Comment un tel incident a-t-il pu se produire, c'est la question qui est sur toutes les lèvres, et en particulier au sein du Hezbollah. Certaines sources proches du parti laissent entendre que les Ahbaches ne seraient pas très regardants sur l'appartenance de leurs nouvelles recrues et se seraient ainsi laissé infiltrer par des services de différentes appartenances. Ces sources proches du Hezbollah estiment que ce qui s'est passé est un piège dressé au Hezbollah pour l'entraîner dans des affrontements internes et, à la fois, ternir son image tout en le détournant de son objectif principal, la résistance. Selon ces mêmes sources, le piège a d'ailleurs failli fonctionner, puisque pris de court et ne sachant pas vraiment d'où venait la menace, les membres du Hezbollah ont riposté avec violence, avant de se ressaisir et de céder aux appels au calme. Pour le Hezbollah, la mort de son cadre Mohammad Fawaz n'a aucune justification si ce n'est la volonté de le déstabiliser et de l'entraîner dans une discorde interne. C'est ainsi qu'il faut expliquer les propos du chef du bloc parlementaire de la Résistance Mohammad Raad qui a qualifié les incidents de mardi « d'avant-première » et de « répétition générale ».
Le Hezbollah place donc ces incidents dans le cadre de la campagne visant à le dénigrer. Mais, pour lui, la leçon est dure car si les affrontements de mardi prouvent quelque chose, c'est qu'en dépit de toute sa vigilance, il est facile de l'entraîner dans des petites guerres qu'il ne souhaite pas. Mais, selon ses proches, s'il a réagi avec une telle violence, c'est justement pour dissuader ceux qui préparent et planifient de tels incidents de rééditer une telle expérience. Il aurait aussi voulu montrer à ceux qui ont encore des doutes sur la question qu'il n'hésitera pas à riposter s'il était attaqué, quelle que soit l'identité de l'attaquant.

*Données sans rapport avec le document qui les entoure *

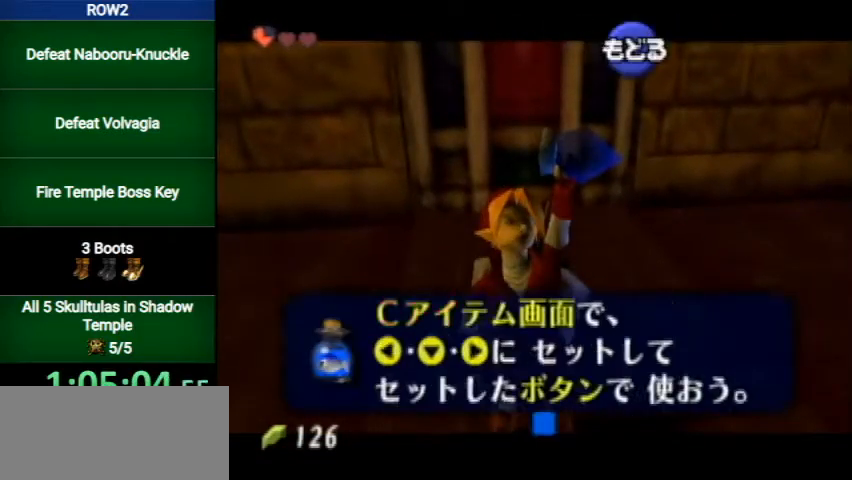
{"buttons": ["A", "L1"], "left_stick": "down", "right_stick": "center", "events": [[100, "L1", "down"], [433, "A", "down"], [433, "left_stick", "down"]]}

Une question hante pourtant les milieux de l'ex-opposition : qui se tient derrière les Ahbache ? Traditionnellement, cette formation est considérée comme proche de la Syrie et la convocation par les autorités syriennes hier des responsables de la formation est la preuve de l'influence que la Syrie continue à exercer sur elle. Les autorités syriennes ont donc réagi rapidement pour circonscrire toute divergence entre le Hezbollah et les Ahbache, mais ceux-ci ont-ils agi suite à un encouragement syrien ou sur une initiative personnelle ? La Syrie chercherait-elle à aiguiser les tensions internes pour mieux se présenter ensuite en pompier, ou bien n'a-t-elle aucun rôle dans les affrontements de mardi sinon la volonté de les circonscrire et d'éliminer toute tension entre ses alliés ?
La réponse à cette question n'est pas encore très claire, même si, au sein du Hezbollah, la tendance est de croire que la Syrie joue franc jeu et que les Ahbache auraient été sensibles à d'autres conseils. Ce qui est sûr, c'est que cet incident est intervenu à une période très sensible pour le Hezbollah, au cours de laquelle il est particulièrement aux aguets, se sentant constamment pris pour cible. Les deux camps ont décidé de surmonter ce tragique épisode et de renouer le dialogue entre eux, tout en s'en remettant à l'enquête menée par l'armée libanaise. Il reste que les affrontements de mardi montrent à quel point la situation reste précaire au Liban. Ils montrent surtout que les appels au calme ne peuvent pas remplacer une décision réelle de résoudre les conflits en suspens.